State how many lines in the rows below contain the string "Example", matching case exactly. Give only the number.

:: Data supplied

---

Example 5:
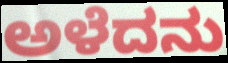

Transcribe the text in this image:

ಅಳೆದನು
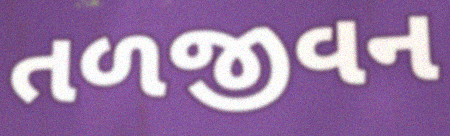
તળજીવન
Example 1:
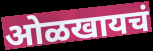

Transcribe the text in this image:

ओळखायचं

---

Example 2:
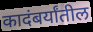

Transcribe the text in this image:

कादंबर्यांतील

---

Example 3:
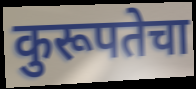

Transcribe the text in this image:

::::

### The result
4